▶ [Data supplied]:

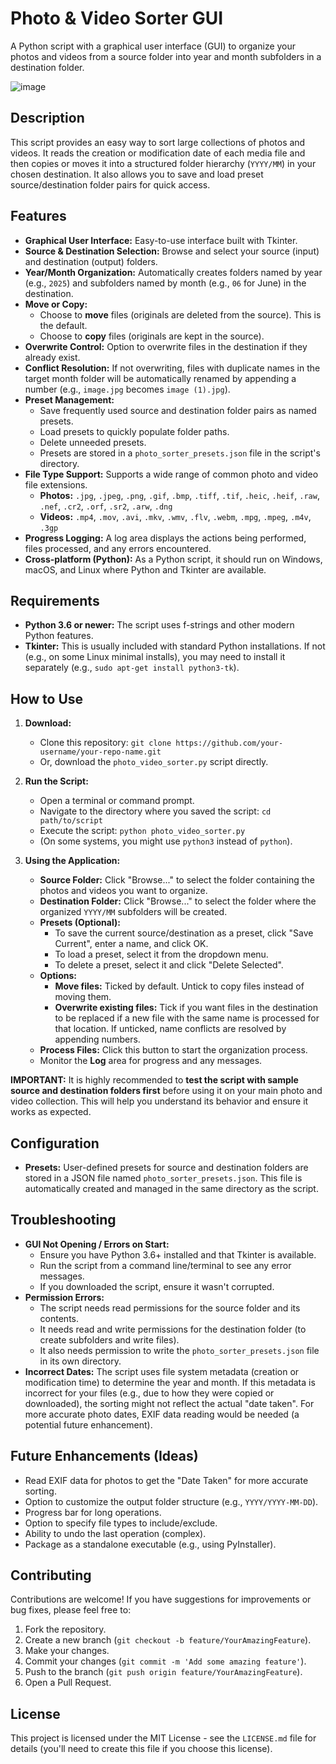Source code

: # Photo & Video Sorter GUI

A Python script with a graphical user interface (GUI) to organize your photos and videos from a source folder into year and month subfolders in a destination folder.

![image](https://github.com/user-attachments/assets/cffbb06c-2340-486d-adfe-131a74fa8f80)


## Description

This script provides an easy way to sort large collections of photos and videos. It reads the creation or modification date of each media file and then copies or moves it into a structured folder hierarchy (`YYYY/MM`) in your chosen destination. It also allows you to save and load preset source/destination folder pairs for quick access.

## Features

* **Graphical User Interface:** Easy-to-use interface built with Tkinter.
* **Source & Destination Selection:** Browse and select your source (input) and destination (output) folders.
* **Year/Month Organization:** Automatically creates folders named by year (e.g., `2025`) and subfolders named by month (e.g., `06` for June) in the destination.
* **Move or Copy:**
    * Choose to **move** files (originals are deleted from the source). This is the default.
    * Choose to **copy** files (originals are kept in the source).
* **Overwrite Control:** Option to overwrite files in the destination if they already exist.
* **Conflict Resolution:** If not overwriting, files with duplicate names in the target month folder will be automatically renamed by appending a number (e.g., `image.jpg` becomes `image (1).jpg`).
* **Preset Management:**
    * Save frequently used source and destination folder pairs as named presets.
    * Load presets to quickly populate folder paths.
    * Delete unneeded presets.
    * Presets are stored in a `photo_sorter_presets.json` file in the script's directory.
* **File Type Support:** Supports a wide range of common photo and video file extensions.
    * **Photos:** `.jpg`, `.jpeg`, `.png`, `.gif`, `.bmp`, `.tiff`, `.tif`, `.heic`, `.heif`, `.raw`, `.nef`, `.cr2`, `.orf`, `.sr2`, `.arw`, `.dng`
    * **Videos:** `.mp4`, `.mov`, `.avi`, `.mkv`, `.wmv`, `.flv`, `.webm`, `.mpg`, `.mpeg`, `.m4v`, `.3gp`
* **Progress Logging:** A log area displays the actions being performed, files processed, and any errors encountered.
* **Cross-platform (Python):** As a Python script, it should run on Windows, macOS, and Linux where Python and Tkinter are available.

## Requirements

* **Python 3.6 or newer:** The script uses f-strings and other modern Python features.
* **Tkinter:** This is usually included with standard Python installations. If not (e.g., on some Linux minimal installs), you may need to install it separately (e.g., `sudo apt-get install python3-tk`).

## How to Use

1.  **Download:**
    * Clone this repository: `git clone https://github.com/your-username/your-repo-name.git`
    * Or, download the `photo_video_sorter.py` script directly.

2.  **Run the Script:**
    * Open a terminal or command prompt.
    * Navigate to the directory where you saved the script: `cd path/to/script`
    * Execute the script: `python photo_video_sorter.py`
    * (On some systems, you might use `python3` instead of `python`).

3.  **Using the Application:**
    * **Source Folder:** Click "Browse..." to select the folder containing the photos and videos you want to organize.
    * **Destination Folder:** Click "Browse..." to select the folder where the organized `YYYY/MM` subfolders will be created.
    * **Presets (Optional):**
        * To save the current source/destination as a preset, click "Save Current", enter a name, and click OK.
        * To load a preset, select it from the dropdown menu.
        * To delete a preset, select it and click "Delete Selected".
    * **Options:**
        * **Move files:** Ticked by default. Untick to copy files instead of moving them.
        * **Overwrite existing files:** Tick if you want files in the destination to be replaced if a new file with the same name is processed for that location. If unticked, name conflicts are resolved by appending numbers.
    * **Process Files:** Click this button to start the organization process.
    * Monitor the **Log** area for progress and any messages.

**IMPORTANT:** It is highly recommended to **test the script with sample source and destination folders first** before using it on your main photo and video collection. This will help you understand its behavior and ensure it works as expected.

## Configuration

* **Presets:** User-defined presets for source and destination folders are stored in a JSON file named `photo_sorter_presets.json`. This file is automatically created and managed in the same directory as the script.

## Troubleshooting

* **GUI Not Opening / Errors on Start:**
    * Ensure you have Python 3.6+ installed and that Tkinter is available.
    * Run the script from a command line/terminal to see any error messages.
    * If you downloaded the script, ensure it wasn't corrupted.
* **Permission Errors:**
    * The script needs read permissions for the source folder and its contents.
    * It needs read and write permissions for the destination folder (to create subfolders and write files).
    * It also needs permission to write the `photo_sorter_presets.json` file in its own directory.
* **Incorrect Dates:** The script uses file system metadata (creation or modification time) to determine the year and month. If this metadata is incorrect for your files (e.g., due to how they were copied or downloaded), the sorting might not reflect the actual "date taken". For more accurate photo dates, EXIF data reading would be needed (a potential future enhancement).

## Future Enhancements (Ideas)

* Read EXIF data for photos to get the "Date Taken" for more accurate sorting.
* Option to customize the output folder structure (e.g., `YYYY/YYYY-MM-DD`).
* Progress bar for long operations.
* Option to specify file types to include/exclude.
* Ability to undo the last operation (complex).
* Package as a standalone executable (e.g., using PyInstaller).

## Contributing

Contributions are welcome! If you have suggestions for improvements or bug fixes, please feel free to:
1.  Fork the repository.
2.  Create a new branch (`git checkout -b feature/YourAmazingFeature`).
3.  Make your changes.
4.  Commit your changes (`git commit -m 'Add some amazing feature'`).
5.  Push to the branch (`git push origin feature/YourAmazingFeature`).
6.  Open a Pull Request.

## License

This project is licensed under the MIT License - see the `LICENSE.md` file for details (you'll need to create this file if you choose this license).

▶ [Task instructions]: Recast the text in all the rows above as a Markdown table with the columns Number and Line, numbering each non-blank line and omitting blank lines. Leave the pictures out of your answer.

▶ [Output for this exercise]:
| Number | Line |
|---|---|
| 1 | Source code |
| 2 | : # Photo & Video Sorter GUI |
| 3 | A Python script with a graphical user interface (GUI) to organize your photos and videos from a source folder into year and month subfolders in a destination folder. |
| 4 | ![image](https://github.com/user-attachments/assets/cffbb06c-2340-486d-adfe-131a74fa8f80) |
| 5 | ## Description |
| 6 | This script provides an easy way to sort large collections of photos and videos. It reads the creation or modification date of each media file and then copies or moves it into a structured folder hierarchy (`YYYY/MM`) in your chosen destination. It also allows you to save and load preset source/destination folder pairs for quick access. |
| 7 | ## Features |
| 8 | * **Graphical User Interface:** Easy-to-use interface built with Tkinter. |
| 9 | * **Source & Destination Selection:** Browse and select your source (input) and destination (output) folders. |
| 10 | * **Year/Month Organization:** Automatically creates folders named by year (e.g., `2025`) and subfolders named by month (e.g., `06` for June) in the destination. |
| 11 | * **Move or Copy:** |
| 12 |     * Choose to **move** files (originals are deleted from the source). This is the default. |
| 13 |     * Choose to **copy** files (originals are kept in the source). |
| 14 | * **Overwrite Control:** Option to overwrite files in the destination if they already exist. |
| 15 | * **Conflict Resolution:** If not overwriting, files with duplicate names in the target month folder will be automatically renamed by appending a number (e.g., `image.jpg` becomes `image (1).jpg`). |
| 16 | * **Preset Management:** |
| 17 |     * Save frequently used source and destination folder pairs as named presets. |
| 18 |     * Load presets to quickly populate folder paths. |
| 19 |     * Delete unneeded presets. |
| 20 |     * Presets are stored in a `photo_sorter_presets.json` file in the script's directory. |
| 21 | * **File Type Support:** Supports a wide range of common photo and video file extensions. |
| 22 |     * **Photos:** `.jpg`, `.jpeg`, `.png`, `.gif`, `.bmp`, `.tiff`, `.tif`, `.heic`, `.heif`, `.raw`, `.nef`, `.cr2`, `.orf`, `.sr2`, `.arw`, `.dng` |
| 23 |     * **Videos:** `.mp4`, `.mov`, `.avi`, `.mkv`, `.wmv`, `.flv`, `.webm`, `.mpg`, `.mpeg`, `.m4v`, `.3gp` |
| 24 | * **Progress Logging:** A log area displays the actions being performed, files processed, and any errors encountered. |
| 25 | * **Cross-platform (Python):** As a Python script, it should run on Windows, macOS, and Linux where Python and Tkinter are available. |
| 26 | ## Requirements |
| 27 | * **Python 3.6 or newer:** The script uses f-strings and other modern Python features. |
| 28 | * **Tkinter:** This is usually included with standard Python installations. If not (e.g., on some Linux minimal installs), you may need to install it separately (e.g., `sudo apt-get install python3-tk`). |
| 29 | ## How to Use |
| 30 | 1.  **Download:** |
| 31 |     * Clone this repository: `git clone https://github.com/your-username/your-repo-name.git` |
| 32 |     * Or, download the `photo_video_sorter.py` script directly. |
| 33 | 2.  **Run the Script:** |
| 34 |     * Open a terminal or command prompt. |
| 35 |     * Navigate to the directory where you saved the script: `cd path/to/script` |
| 36 |     * Execute the script: `python photo_video_sorter.py` |
| 37 |     * (On some systems, you might use `python3` instead of `python`). |
| 38 | 3.  **Using the Application:** |
| 39 |     * **Source Folder:** Click "Browse..." to select the folder containing the photos and videos you want to organize. |
| 40 |     * **Destination Folder:** Click "Browse..." to select the folder where the organized `YYYY/MM` subfolders will be created. |
| 41 |     * **Presets (Optional):** |
| 42 |         * To save the current source/destination as a preset, click "Save Current", enter a name, and click OK. |
| 43 |         * To load a preset, select it from the dropdown menu. |
| 44 |         * To delete a preset, select it and click "Delete Selected". |
| 45 |     * **Options:** |
| 46 |         * **Move files:** Ticked by default. Untick to copy files instead of moving them. |
| 47 |         * **Overwrite existing files:** Tick if you want files in the destination to be replaced if a new file with the same name is processed for that location. If unticked, name conflicts are resolved by appending numbers. |
| 48 |     * **Process Files:** Click this button to start the organization process. |
| 49 |     * Monitor the **Log** area for progress and any messages. |
| 50 | **IMPORTANT:** It is highly recommended to **test the script with sample source and destination folders first** before using it on your main photo and video collection. This will help you understand its behavior and ensure it works as expected. |
| 51 | ## Configuration |
| 52 | * **Presets:** User-defined presets for source and destination folders are stored in a JSON file named `photo_sorter_presets.json`. This file is automatically created and managed in the same directory as the script. |
| 53 | ## Troubleshooting |
| 54 | * **GUI Not Opening / Errors on Start:** |
| 55 |     * Ensure you have Python 3.6+ installed and that Tkinter is available. |
| 56 |     * Run the script from a command line/terminal to see any error messages. |
| 57 |     * If you downloaded the script, ensure it wasn't corrupted. |
| 58 | * **Permission Errors:** |
| 59 |     * The script needs read permissions for the source folder and its contents. |
| 60 |     * It needs read and write permissions for the destination folder (to create subfolders and write files). |
| 61 |     * It also needs permission to write the `photo_sorter_presets.json` file in its own directory. |
| 62 | * **Incorrect Dates:** The script uses file system metadata (creation or modification time) to determine the year and month. If this metadata is incorrect for your files (e.g., due to how they were copied or downloaded), the sorting might not reflect the actual "date taken". For more accurate photo dates, EXIF data reading would be needed (a potential future enhancement). |
| 63 | ## Future Enhancements (Ideas) |
| 64 | * Read EXIF data for photos to get the "Date Taken" for more accurate sorting. |
| 65 | * Option to customize the output folder structure (e.g., `YYYY/YYYY-MM-DD`). |
| 66 | * Progress bar for long operations. |
| 67 | * Option to specify file types to include/exclude. |
| 68 | * Ability to undo the last operation (complex). |
| 69 | * Package as a standalone executable (e.g., using PyInstaller). |
| 70 | ## Contributing |
| 71 | Contributions are welcome! If you have suggestions for improvements or bug fixes, please feel free to: |
| 72 | 1.  Fork the repository. |
| 73 | 2.  Create a new branch (`git checkout -b feature/YourAmazingFeature`). |
| 74 | 3.  Make your changes. |
| 75 | 4.  Commit your changes (`git commit -m 'Add some amazing feature'`). |
| 76 | 5.  Push to the branch (`git push origin feature/YourAmazingFeature`). |
| 77 | 6.  Open a Pull Request. |
| 78 | ## License |
| 79 | This project is licensed under the MIT License - see the `LICENSE.md` file for details (you'll need to create this file if you choose this license). |